▶ **Exercise aim**: Pick out each line in these entries that contains the string "rather".

▶ **Data records**:
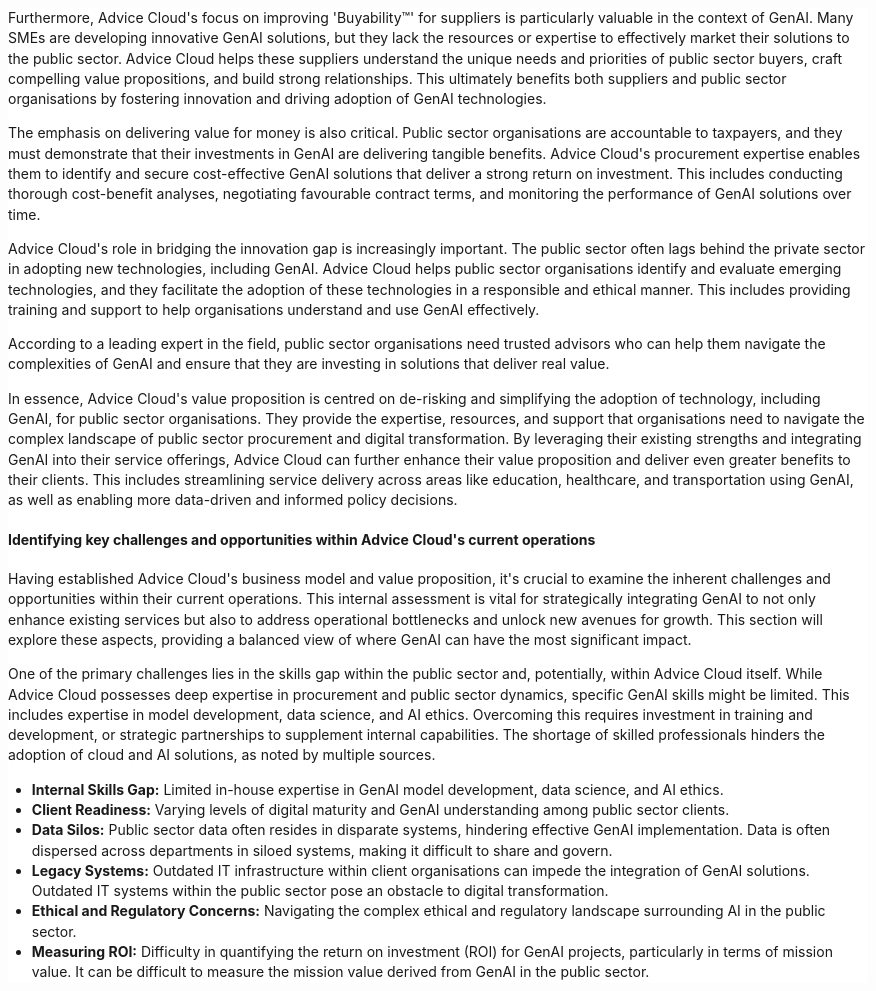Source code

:Furthermore, Advice Cloud's focus on improving 'Buyability™' for suppliers is particularly valuable in the context of GenAI. Many SMEs are developing innovative GenAI solutions, but they lack the resources or expertise to effectively market their solutions to the public sector. Advice Cloud helps these suppliers understand the unique needs and priorities of public sector buyers, craft compelling value propositions, and build strong relationships. This ultimately benefits both suppliers and public sector organisations by fostering innovation and driving adoption of GenAI technologies.

The emphasis on delivering value for money is also critical. Public sector organisations are accountable to taxpayers, and they must demonstrate that their investments in GenAI are delivering tangible benefits. Advice Cloud's procurement expertise enables them to identify and secure cost-effective GenAI solutions that deliver a strong return on investment. This includes conducting thorough cost-benefit analyses, negotiating favourable contract terms, and monitoring the performance of GenAI solutions over time.

Advice Cloud's role in bridging the innovation gap is increasingly important. The public sector often lags behind the private sector in adopting new technologies, including GenAI. Advice Cloud helps public sector organisations identify and evaluate emerging technologies, and they facilitate the adoption of these technologies in a responsible and ethical manner. This includes providing training and support to help organisations understand and use GenAI effectively.

According to a leading expert in the field, public sector organisations need trusted advisors who can help them navigate the complexities of GenAI and ensure that they are investing in solutions that deliver real value.

In essence, Advice Cloud's value proposition is centred on de-risking and simplifying the adoption of technology, including GenAI, for public sector organisations. They provide the expertise, resources, and support that organisations need to navigate the complex landscape of public sector procurement and digital transformation. By leveraging their existing strengths and integrating GenAI into their service offerings, Advice Cloud can further enhance their value proposition and deliver even greater benefits to their clients. This includes streamlining service delivery across areas like education, healthcare, and transportation using GenAI, as well as enabling more data-driven and informed policy decisions.



#### <a name="identifying-key-challenges-and-opportunities-within-advice-clouds-current-operations"></a>Identifying key challenges and opportunities within Advice Cloud's current operations

Having established Advice Cloud's business model and value proposition, it's crucial to examine the inherent challenges and opportunities within their current operations. This internal assessment is vital for strategically integrating GenAI to not only enhance existing services but also to address operational bottlenecks and unlock new avenues for growth. This section will explore these aspects, providing a balanced view of where GenAI can have the most significant impact.

One of the primary challenges lies in the skills gap within the public sector and, potentially, within Advice Cloud itself. While Advice Cloud possesses deep expertise in procurement and public sector dynamics, specific GenAI skills might be limited. This includes expertise in model development, data science, and AI ethics. Overcoming this requires investment in training and development, or strategic partnerships to supplement internal capabilities. The shortage of skilled professionals hinders the adoption of cloud and AI solutions, as noted by multiple sources.

- **Internal Skills Gap:** Limited in-house expertise in GenAI model development, data science, and AI ethics.
- **Client Readiness:** Varying levels of digital maturity and GenAI understanding among public sector clients.
- **Data Silos:** Public sector data often resides in disparate systems, hindering effective GenAI implementation. Data is often dispersed across departments in siloed systems, making it difficult to share and govern.
- **Legacy Systems:** Outdated IT infrastructure within client organisations can impede the integration of GenAI solutions. Outdated IT systems within the public sector pose an obstacle to digital transformation.
- **Ethical and Regulatory Concerns:** Navigating the complex ethical and regulatory landscape surrounding AI in the public sector.
- **Measuring ROI:** Difficulty in quantifying the return on investment (ROI) for GenAI projects, particularly in terms of mission value. It can be difficult to measure the mission value derived from GenAI in the public sector.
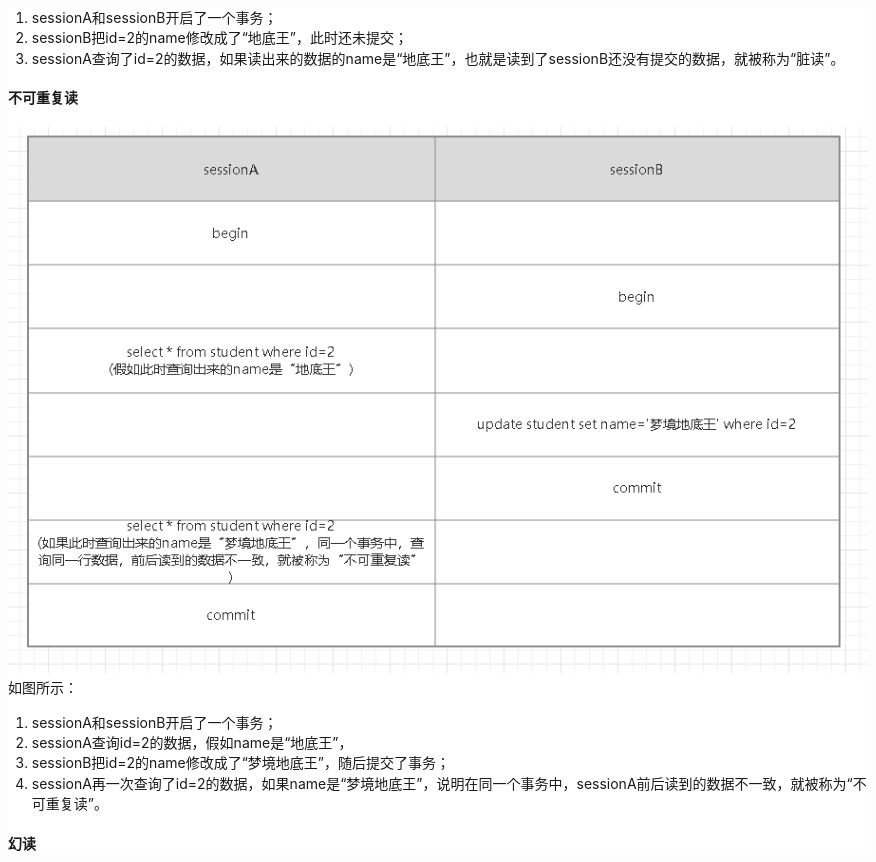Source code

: 1. sessionA和sessionB开启了一个事务；
1. sessionB把id=2的name修改成了“地底王”，此时还未提交；
1. sessionA查询了id=2的数据，如果读出来的数据的name是“地底王”，也就是读到了sessionB还没有提交的数据，就被称为“脏读”。

#### 不可重复读

![image.png](../assets/15100432-3e016ee5dd623ca4.png) 如图所示：

1. sessionA和sessionB开启了一个事务；
1. sessionA查询id=2的数据，假如name是“地底王”，
1. sessionB把id=2的name修改成了“梦境地底王”，随后提交了事务；
1. sessionA再一次查询了id=2的数据，如果name是“梦境地底王”，说明在同一个事务中，sessionA前后读到的数据不一致，就被称为“不可重复读”。

#### 幻读

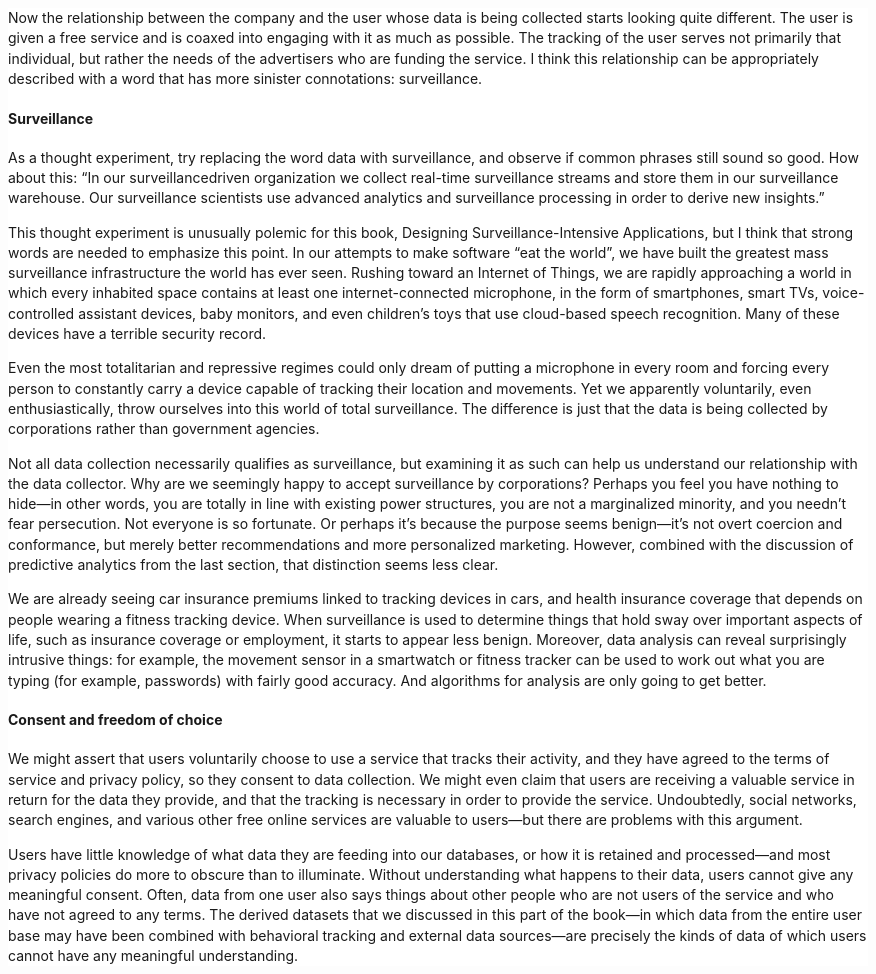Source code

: Now the relationship between the company and the user whose data is being collected starts looking quite different. The user is given a free service and is coaxed into engaging with it as much as possible. The tracking of the user serves not primarily that individual, but rather the needs of the advertisers who are funding the service. I think this relationship can be appropriately described with a word that has more sinister connotations: surveillance.

#### Surveillance

As a thought experiment, try replacing the word data with surveillance, and observe if common phrases still sound so good. How about this: “In our surveillancedriven organization we collect real-time surveillance streams and store them in our surveillance warehouse. Our surveillance scientists use advanced analytics and surveillance processing in order to derive new insights.”

This thought experiment is unusually polemic for this book, Designing Surveillance-Intensive Applications, but I think that strong words are needed to emphasize this point. In our attempts to make software “eat the world”, we have built the greatest mass surveillance infrastructure the world has ever seen. Rushing toward an Internet of Things, we are rapidly approaching a world in which every inhabited space contains at least one internet-connected microphone, in the form of smartphones, smart TVs, voice-controlled assistant devices, baby monitors, and even children’s toys that use cloud-based speech recognition. Many of these devices have a terrible security record.

Even the most totalitarian and repressive regimes could only dream of putting a microphone in every room and forcing every person to constantly carry a device capable of tracking their location and movements. Yet we apparently voluntarily, even enthusiastically, throw ourselves into this world of total surveillance. The difference is just that the data is being collected by corporations rather than government agencies.

Not all data collection necessarily qualifies as surveillance, but examining it as such can help us understand our relationship with the data collector. Why are we seemingly happy to accept surveillance by corporations? Perhaps you feel you have nothing to hide—in other words, you are totally in line with existing power structures, you are not a marginalized minority, and you needn’t fear persecution. Not everyone is so fortunate. Or perhaps it’s because the purpose seems benign—it’s not overt coercion and conformance, but merely better recommendations and more personalized marketing. However, combined with the discussion of predictive analytics from the last section, that distinction seems less clear.

We are already seeing car insurance premiums linked to tracking devices in cars, and health insurance coverage that depends on people wearing a fitness tracking device. When surveillance is used to determine things that hold sway over important aspects of life, such as insurance coverage or employment, it starts to appear less benign. Moreover, data analysis can reveal surprisingly intrusive things: for example, the movement sensor in a smartwatch or fitness tracker can be used to work out what you are typing (for example, passwords) with fairly good accuracy. And algorithms for analysis are only going to get better.

#### Consent and freedom of choice

We might assert that users voluntarily choose to use a service that tracks their activity, and they have agreed to the terms of service and privacy policy, so they consent to data collection. We might even claim that users are receiving a valuable service in return for the data they provide, and that the tracking is necessary in order to provide the service. Undoubtedly, social networks, search engines, and various other free online services are valuable to users—but there are problems with this argument.

Users have little knowledge of what data they are feeding into our databases, or how it is retained and processed—and most privacy policies do more to obscure than to illuminate. Without understanding what happens to their data, users cannot give any meaningful consent. Often, data from one user also says things about other people who are not users of the service and who have not agreed to any terms. The derived datasets that we discussed in this part of the book—in which data from the entire user base may have been combined with behavioral tracking and external data sources—are precisely the kinds of data of which users cannot have any meaningful understanding.
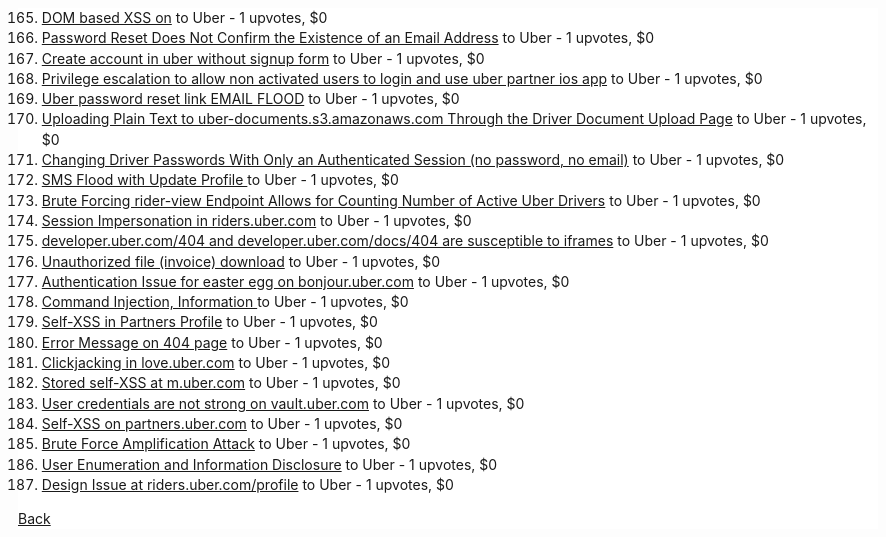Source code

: 165. [DOM based XSS on](https://hackerone.com/reports/139875) to Uber - 1 upvotes, $0
166. [Password Reset Does Not Confirm the Existence of an Email Address](https://hackerone.com/reports/143291) to Uber - 1 upvotes, $0
167. [Create account in uber without signup form](https://hackerone.com/reports/125242) to Uber - 1 upvotes, $0
168. [Privilege escalation to allow non activated users to login and use uber partner ios app](https://hackerone.com/reports/126260) to Uber - 1 upvotes, $0
169. [Uber password reset link EMAIL FLOOD](https://hackerone.com/reports/126364) to Uber - 1 upvotes, $0
170. [Uploading Plain Text to uber-documents.s3.amazonaws.com Through the Driver Document Upload Page](https://hackerone.com/reports/126374) to Uber - 1 upvotes, $0
171. [Changing Driver Passwords With Only an Authenticated Session (no password, no email)](https://hackerone.com/reports/126377) to Uber - 1 upvotes, $0
172. [SMS Flood with Update Profile ](https://hackerone.com/reports/126536) to Uber - 1 upvotes, $0
173. [Brute Forcing rider-view Endpoint Allows for Counting Number of Active Uber Drivers](https://hackerone.com/reports/127025) to Uber - 1 upvotes, $0
174. [Session Impersonation in riders.uber.com](https://hackerone.com/reports/127645) to Uber - 1 upvotes, $0
175. [developer.uber.com/404 and developer.uber.com/docs/404 are susceptible to iframes](https://hackerone.com/reports/130136) to Uber - 1 upvotes, $0
176. [Unauthorized file (invoice) download](https://hackerone.com/reports/115209) to Uber - 1 upvotes, $0
177. [Authentication Issue for easter egg on bonjour.uber.com](https://hackerone.com/reports/146838) to Uber - 1 upvotes, $0
178. [Command Injection, Information ](https://hackerone.com/reports/146735) to Uber - 1 upvotes, $0
179. [Self-XSS in Partners Profile](https://hackerone.com/reports/145289) to Uber - 1 upvotes, $0
180. [Error Message on 404 page](https://hackerone.com/reports/145893) to Uber - 1 upvotes, $0
181. [Clickjacking in love.uber.com](https://hackerone.com/reports/137152) to Uber - 1 upvotes, $0
182. [Stored self-XSS at m.uber.com](https://hackerone.com/reports/134124) to Uber - 1 upvotes, $0
183. [User credentials are not strong on vault.uber.com](https://hackerone.com/reports/128895) to Uber - 1 upvotes, $0
184. [Self-XSS on partners.uber.com](https://hackerone.com/reports/138622) to Uber - 1 upvotes, $0
185. [Brute Force Amplification Attack](https://hackerone.com/reports/125624) to Uber - 1 upvotes, $0
186. [User Enumeration and Information Disclosure](https://hackerone.com/reports/155578) to Uber - 1 upvotes, $0
187. [Design Issue at riders.uber.com/profile](https://hackerone.com/reports/298888) to Uber - 1 upvotes, $0


[Back](../README.md)
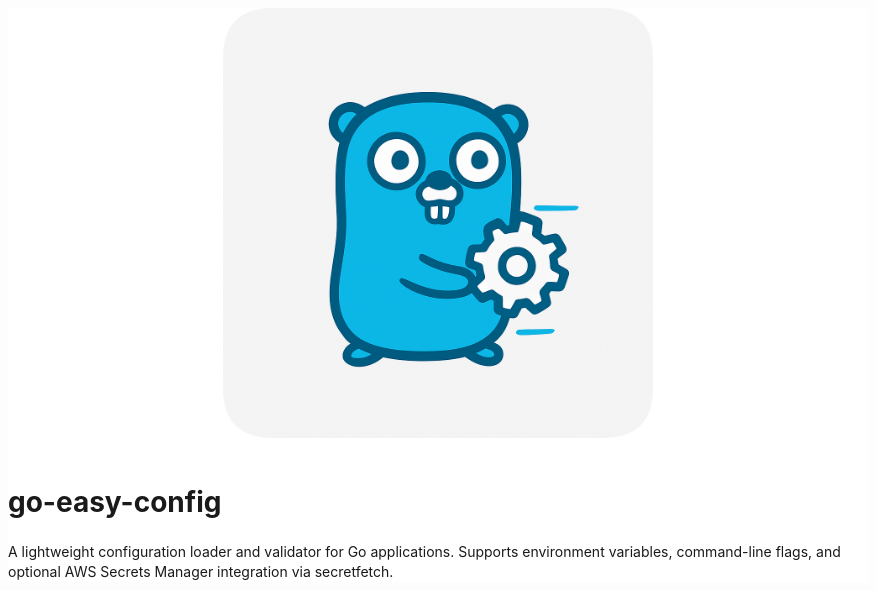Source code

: <div align="center">
  <img class="logo" src="logo.png" alt="go-easy-config logo" width="50%" />
</div>

# go-easy-config

A lightweight configuration loader and validator for Go applications. Supports environment variables, command-line flags, and optional AWS Secrets Manager integration via secretfetch.
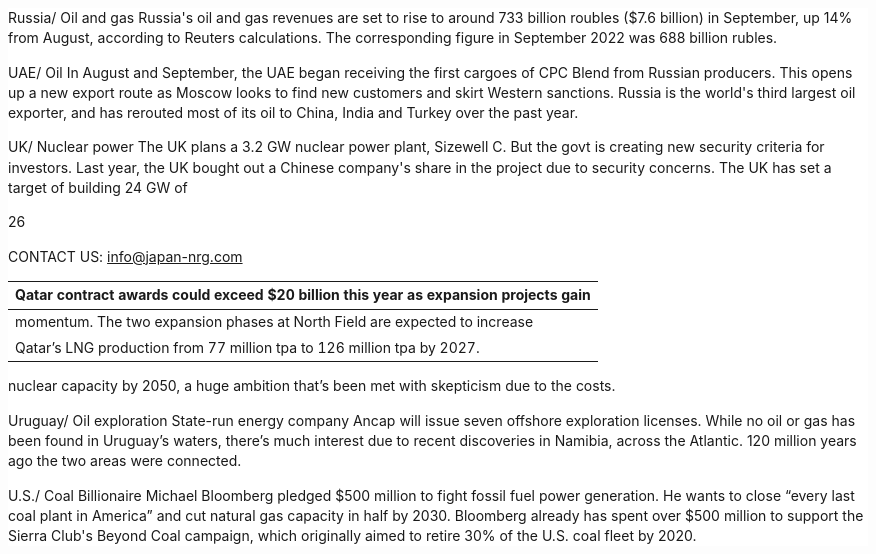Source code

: Russia/ Oil and gas
Russia's oil and gas revenues are set to rise to around 733 billion roubles ($7.6 billion)
in September, up 14% from August, according to Reuters calculations. The
corresponding figure in September 2022 was 688 billion rubles.

UAE/ Oil
In August and September, the UAE began receiving the first cargoes of CPC Blend
from Russian producers. This opens up a new export route as Moscow looks to find
new customers and skirt Western sanctions. Russia is the world's third largest oil
exporter, and has rerouted most of its oil to China, India and Turkey over the past
year.

UK/ Nuclear power
The UK plans a 3.2 GW nuclear power plant, Sizewell C. But the govt is creating new
security criteria for investors. Last year, the UK bought out a Chinese company's share
in the project due to security concerns. The UK has set a target of building 24 GW of

26


CONTACT  US: info@japan-nrg.com

| Qatar contract awards could exceed $20 billion this year as expansion projects gain |
| --- |
| momentum. The two expansion phases at North Field are expected to increase |
| Qatar’s LNG production from 77 million tpa to 126 million tpa by 2027. |

nuclear capacity by 2050, a huge ambition that’s been met with skepticism due to the
costs.

Uruguay/ Oil exploration
State-run energy company Ancap will issue seven offshore exploration licenses. While
no oil or gas has been found in Uruguay’s waters, there’s much interest due to recent
discoveries in Namibia, across the Atlantic. 120 million years ago the two areas were
connected.

U.S./ Coal
Billionaire Michael Bloomberg pledged $500 million to fight fossil fuel power
generation. He wants to close “every last coal plant in America” and cut natural gas
capacity in half by 2030. Bloomberg already has spent over $500 million to support
the Sierra Club's Beyond Coal campaign, which originally aimed to retire 30% of the
U.S. coal fleet by 2020.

▶ **Task answer**:
: Now the relationship between the company and the user whose data is being collected starts looking quite different. The user is given a free service and is coaxed into engaging with it as much as possible. The tracking of the user serves not primarily that individual, but rather the needs of the advertisers who are funding the service. I think this relationship can be appropriately described with a word that has more sinister connotations: surveillance.
Even the most totalitarian and repressive regimes could only dream of putting a microphone in every room and forcing every person to constantly carry a device capable of tracking their location and movements. Yet we apparently voluntarily, even enthusiastically, throw ourselves into this world of total surveillance. The difference is just that the data is being collected by corporations rather than government agencies.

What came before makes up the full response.